Pics? We would love to see picks. I pulled the trigger on leds for my reef tank. Working amazingly. Now I'm looking for leds for my planted tanks. Seems a little harder to "go green" with led planted tanks these days without getting the regular red colored grow lights...

Sent from my DROID BIONIC using Tapatalk 2


----------



## dtang21 (Jan 11, 2012)

Bump for pictures! I'm particularly interested in seeing how they grow red plants.


----------



## traxiii (Jun 29, 2010)

dtang21 said:


> Bump for pictures! I'm particularly interested in seeing how they grow red plants.
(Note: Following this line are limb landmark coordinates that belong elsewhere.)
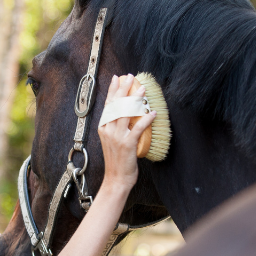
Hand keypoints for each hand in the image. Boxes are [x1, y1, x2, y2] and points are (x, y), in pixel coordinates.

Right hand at [98, 74, 156, 191]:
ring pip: (125, 113)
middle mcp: (108, 130)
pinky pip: (138, 128)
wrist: (116, 179)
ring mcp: (117, 137)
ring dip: (135, 99)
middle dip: (123, 88)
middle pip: (115, 104)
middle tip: (130, 76)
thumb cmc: (117, 161)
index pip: (108, 104)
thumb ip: (116, 128)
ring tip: (143, 89)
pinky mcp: (127, 144)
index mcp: (103, 128)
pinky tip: (152, 113)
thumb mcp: (112, 141)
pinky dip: (145, 119)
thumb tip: (127, 114)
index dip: (113, 90)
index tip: (118, 78)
I'm back from vacation (everyone lived with no water changes or live food for 10 days) and will try and finally post pics tonight.


----------



## traxiii (Jun 29, 2010)

Here are a couple of the set up when I first installed it with just a couple fish and new plants. 
The center 12" unit is Royal Blue and I use it for a night light.
It comes on right before the other come on or go off, to ease the transition from dark to light and light to dark.


----------



## NYREPS (Jun 18, 2011)

Wow so many LEDs traxii no algae ?how man calvin is that?


----------



## traxiii (Jun 29, 2010)

They are not that high of output, they're Stunners. They draw the same as 2 regular output 36" fluorescent tubes. I did have some algae when I got back from a 10 day trip. Seems to have gone away for the most part since I got back and did a couple of 30g water changes. I normally do 2 water changes a week of 30g each.


----------



## JEilerts (Jul 6, 2012)

Do you inject CO2 also?


----------



## traxiii (Jun 29, 2010)

JEilerts said:


> Do you inject CO2 also?


Nope.


----------